The really great thing about the 2nd replacement is that when my dude woke up, he really woke up! The doctor - who walked out of every surgery completely free of wrinkles (something that makes him just delicious in my mind) - decided to use a different pressure valve in this shunt. It was a higher pressure valve, so there would be marginally more pressure inside the kiddo's head so that the brain tissue wouldn't be impacted and the possibility of another bleed caused by the shunt would be reduced.

BEST THING THAT HAPPENED TO MY BABY!! EVER!!!!

He tore the dressing off his head within 12 hours after surgery. He started sitting up. Scooting around on his butt. And within a year, he was walking! Granted, it was only when he was holding my hand, but the 2nd day he did the walking thing, we went to the mall, and he walked the WHOLE way around. He was ready to meet the world and the world needed to watch out! (check out that run on sentence...)

About the time he was upright and walking, he started going to school by way of the short bus. He was 3 little tiny years old and he started riding the bus the same day as Sweetie started Kindergarten.

We had IEP meetings and goals were set. He was suddenly so big and I learned things about him I hadn't known before. Things like he could put his shirt on all by himself. It's strange how when you have a special kid, other people can make them do more than they'll you'll let them do.
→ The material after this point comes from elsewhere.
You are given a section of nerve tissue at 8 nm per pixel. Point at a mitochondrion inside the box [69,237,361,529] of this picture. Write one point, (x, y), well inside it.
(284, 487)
As a mommy of a special boy, I do everything I ever did for him. Once he went to school, there was an unknown about him there. The teacher and the assistants and the therapists didn't know that he couldn't do what I knew he couldn't do. So, they just expected that he could. And actually, they were right!

He has continued to blow my mind with his development. He can walk and talk and eat and grow and think and read and add and subtract. The reality hits me from time to time that when he was 4 months old, I was asked to sign a DNR.

I talked to his pediatrician, who left private practice to work exclusively with kids like mine, about 6 years later. He told me things I never knew. Those things have stayed with me in a special place that I go to when I need a little encouragement. At the times when I'm convinced I'll never be able to die because of my baby's need for me.

That doctor told me that when we were at his office nearly every day, he was as certain as the morning comes, that I would ask him to take my baby from me. He was certain that my baby wouldn't make it very long. He was certain that my baby would never really function.

His certainty was so significantly rocked as a result of my baby's life, that he had to re-write his conclusions about what could happen with babies like mine.

Now, my little baby is nearly 14 years old.

He loves NASCAR. He loves people. He loves music - singing and playing and listening. He adds 2 digit numbers and subtracts without borrowing. He reads at a high 1st grade level. He can't wait to cheer on anyone and everyone he can. He's competed in Special Olympics and taken the Gold!

He is an amazing creation. I can't take credit for his awesomeness anymore than I can for Sweetie's. God is so good and has blessed me through my kiddos.